Metin Bölümü:
——
Paylaş
Ataköy, DP döneminin İmar Bakanı Medeni Berk döneminde yapılmaya başlandı.
1950’lerin hızlı kentleşme, 1960’ların sosyal devlet yaklaşımları arasında tarihsel bir dönüm noktasını işaret eden uluslararası bir yerleşim projesiydi.
Ataköy 1.-2. kısımlar ve sahil 18 pafta 564 ada üzerinde yer alıyor.
Bölgenin planları 13.9.1989 tarih 20281 sayılı yasa kapsamında değiştirildi.
18 pafta 564 ada 151 parsel ve 18 pafta 564 ada 1 parsel olarak planlandı. Daha sonraları bu alanlar, Emlak Bankası’nın ortadan kalkması sonucunda TOKİ’ye geçti. Yapılan 13.4.2006 onamlı planlar uyarınca yüksek katlı yapılaşma sağlayan emsal değerler getirildi, 564 ada 151 ve 1 parseller olarak tanımlanan kıyı, 18 pafta 564 ada 158, 160, 161 ve 162 no’lu parsellere ayrılarak satılmak üzere ihaleye çıkıldı.
Sahildeki son iptallerden önceki planlar gerçekleşseydi, sahil bandı ortalama 90 metre yüksekliğinde bir duvarla kapanmış, havası kesilmiş, kıyısı betona feda edilmiş olacaktı.
Ataköylüler mahallelerinin sahil bütünlüğü içinde korunması ve sahilin halkın kullanımına açık olması konusunda, satışların başladığı 2009 yılından beri yoğun bir mücadele içine girerek seslerini duyurmaya çalıştılar.
——
Ham Veri:
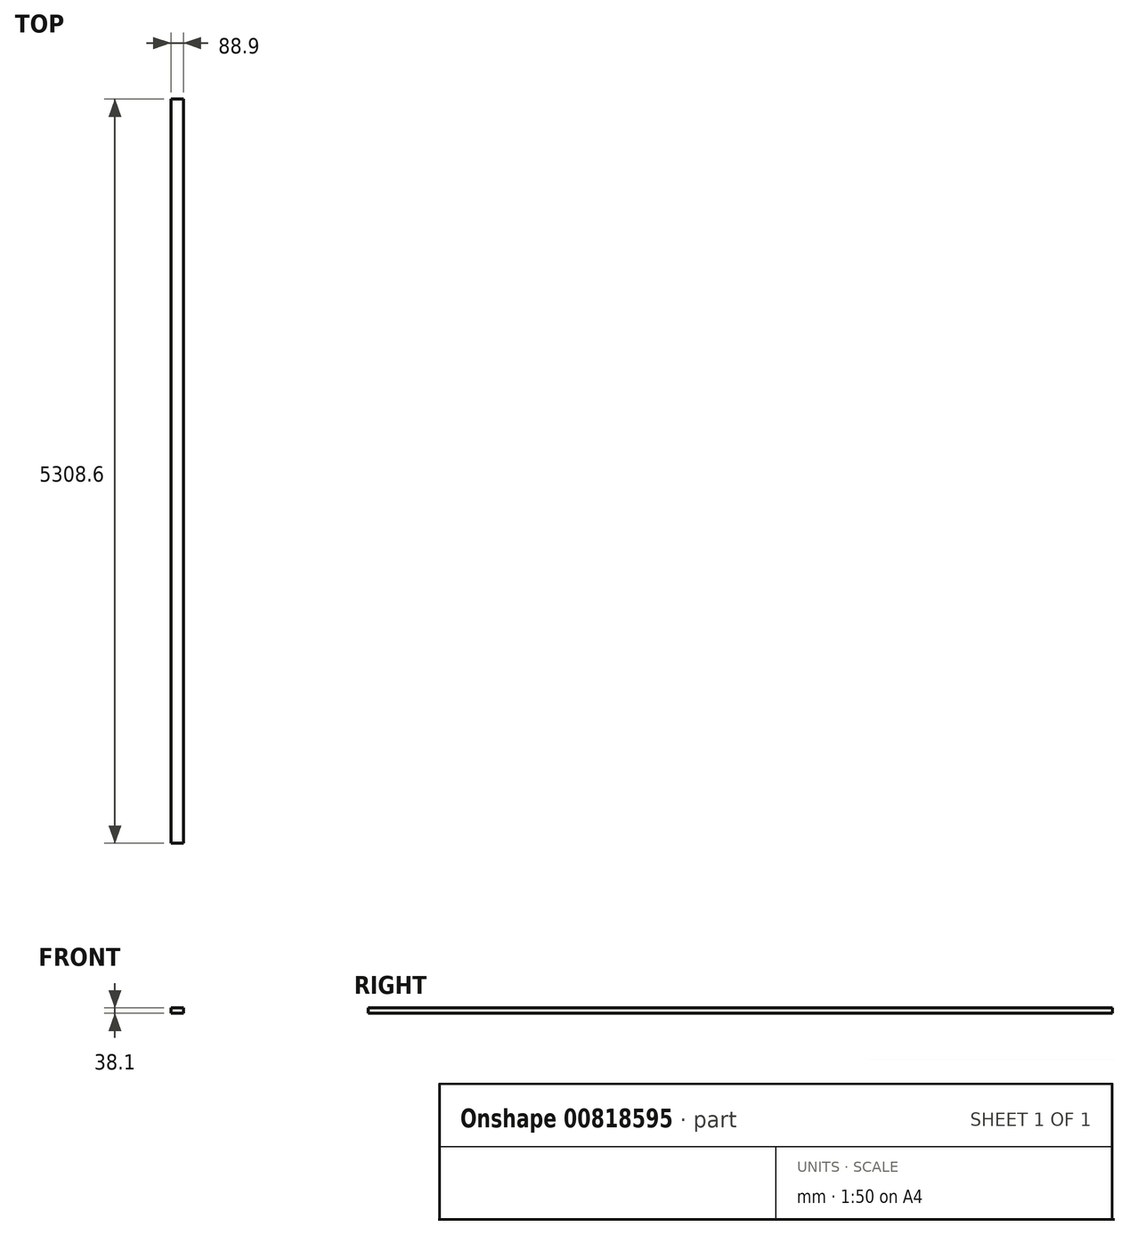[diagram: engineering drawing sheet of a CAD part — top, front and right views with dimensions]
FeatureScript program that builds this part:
——
Görevler:
- A) Ataköy metninde "Sahildeki son iptallerden" ile "seslerini duyurmaya çalıştılar." arasındaki kısmı, bu iki ifade de dahil olmak üzere birebir çoğaltın.
- B) Ataköy metnine göre aşağıdaki soruları yanıtlayın:
(i) Ataköy, hangi İmar Bakanı döneminde yapılmaya başlandı?
(ii) Emlak Bankası'nın ortadan kalkmasıyla alanlar hangi kuruma geçti?
(iii) Ataköylülerin mücadelesi hangi yıldan beri sürüyor?
- C) Ataköy metnini kaldığı yerden ilerletin.

Yanıtlar:
- A)
Sahildeki son iptallerden önceki planlar gerçekleşseydi, sahil bandı ortalama 90 metre yüksekliğinde bir duvarla kapanmış, havası kesilmiş, kıyısı betona feda edilmiş olacaktı.
Ataköylüler mahallelerinin sahil bütünlüğü içinde korunması ve sahilin halkın kullanımına açık olması konusunda, satışların başladığı 2009 yılından beri yoğun bir mücadele içine girerek seslerini duyurmaya çalıştılar.

- B)
(i) DP döneminin İmar Bakanı Medeni Berk.
(ii) TOKİ.
(iii) Satışların başladığı 2009 yılından beri.

- C)
Ataköy Güzelleştirme Derneği Başkanı Prof. Dr. Ayfer Kaynar en etkin mücadeleyi gösterdi. Bu etkili sivil hareket karşısında 2009 yılında yapılan ihalelere yatırımcı girmek istemedi. Ancak 2010 yılında TOKİ’nin devreye girmesiyle satış tamamlandı. Sahil konusunda yerel Bakırköy Belediyesi bir varlık gösteremedi ve kararlı bir duruş sergileyemedi. Halkın talepleri dikkate alınmadığı gibi Bakırköy Belediyesi’nce ‘plansız’ olduğu iddia edilen uluslararası Ataköy projesinin kara tarafı (evlerin olduğu taraf) için yerel belediye tarafından yoğunluk arttırıcı, ranta yönelik yeni planlar önerildi ve yeşil alanların yapılaşmasının yolu açılmaya çalışıldı.
Bu girişimlerin de Ataköylülerce durdurulmaya çalışıldığı gösterdikleri tepkilerden anlaşılıyor.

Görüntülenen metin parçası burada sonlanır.